En 2015, l’Europe n’a pas encore vécu son lot d’attentats meurtriers perpétrés au nom du djihad. Ses habitants assistent, le plus souvent avec un regard cruellement blasé, aux attentats perpétrés au Moyen-Orient. Distanciés par l’une ou l’autre mer, nous ne savons pas encore que nos entrailles vont bientôt se tordre de chagrin, de douleur ou de colère. Pauvre âme humaine, incapable de résister à la loi cynique du « mort-kilomètre ».

Tom Lanoye fait un détour par la figure maternelle pour aborder l’incompréhensible : le chemin qui change un être innocent en un terroriste.

La mère raconte son enfant : son front plissé, ses tout petits doigts, sa bouche avide. Elle fait lapidairement état de l’absence du père dès les premiers mois de la grossesse – se désignant ainsi comme seule coupable. Elle a accouché par césarienne, a refusé l’anesthésie, voulait sentir la douleur, être là – « On oublie moins vite la douleur que le bonheur ». Elle a donné vie à son enfant. Elle lui a donné sa vie, entièrement. On devine un lien fusionnel entre eux mais aussi la banalité de leur quotidien. Il s’est changé en monstre et a gazé une foule d’innocents.

Pourquoi ? Pourquoi lui ? A-t-il fait d’elle une victime ? Une coupable ? Elle se heurte à la solitude et se débat avec sa culpabilité : « Je chéris mes doutes, admets mes fautes, assume mes manques. […] Et je ne sais ce que je crains le plus. Que ses actes soient effectivement dû à quelque chose dont moi je serais à l’origine. […] Ou que je sois entièrement étrangère à tout cela. Que rien de ce que je lui ai apporté ne l’ait arrêté ou même freiné. » Petit à petit, elle retourne ses questions vers la société. Elle n’est pas naïve, elle déconstruit et nuance les explications prêtes à l’emploi lues dans les journaux ou revendiquées par nos politiques.
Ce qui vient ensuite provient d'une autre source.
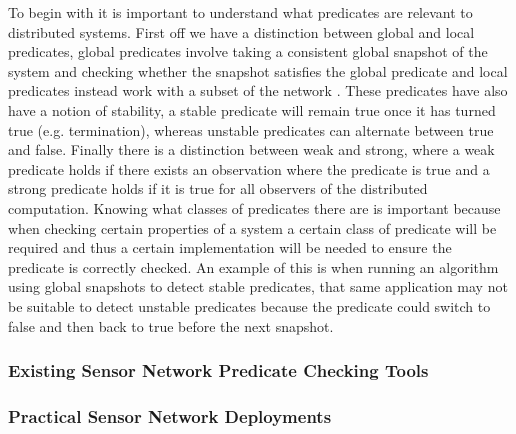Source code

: To begin with it is important to understand what predicates are relevant to distributed systems. First off we have a distinction between global and local predicates, global predicates involve taking a consistent global snapshot of the system and checking whether the snapshot satisfies the global predicate \cite{277788} and local predicates instead work with a subset of the network \cite{553309}. These predicates have also have a notion of stability, a stable predicate will remain true once it has turned true (e.g. termination), whereas unstable predicates can alternate between true and false. Finally there is a distinction between weak and strong, where a weak predicate holds if there exists an observation where the predicate is true and a strong predicate holds if it is true for all observers of the distributed computation\cite{553309,Cooper:1991:CDG:127695.122774}. Knowing what classes of predicates there are is important because when checking certain properties of a system a certain class of predicate will be required and thus a certain implementation will be needed to ensure the predicate is correctly checked. An example of this is when running an algorithm using global snapshots to detect stable predicates, that same application may not be suitable to detect unstable predicates because the predicate could switch to false and then back to true before the next snapshot.

\subsubsection*{Existing Sensor Network Predicate Checking Tools}


\subsubsection*{Practical Sensor Network Deployments}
En scène quand les spectateurs s’installent, Viviane De Muynck, la mère, profite de l’ombre dans laquelle est plongée le plateau. À mesure que la salle s’obscurcit, le plateau s’éclaire et révèle sa présence. Seule dans un espace délimité par de très hauts murs et flanqué d’un grand bloc en son centre, elle semble ne jamais pouvoir s’en échapper. Lorsque Piet Artefeuille a emmuré la mère dans une prison à perpétuité.

Viviane De Muynck fait résonner le texte de Tom Lanoye avec beaucoup de justesse. L’économie de son jeu ne cède jamais à la tentation du pathos. L’émotion est contenue et la tension d’autant plus palpable. S’il n’est pas impossible qu’une larme s’échappe, c’est avec pudeur et dignité qu’elle finit sa course dans les sillons d’une peau qui a tant vécu qu’elle peut tout jouer.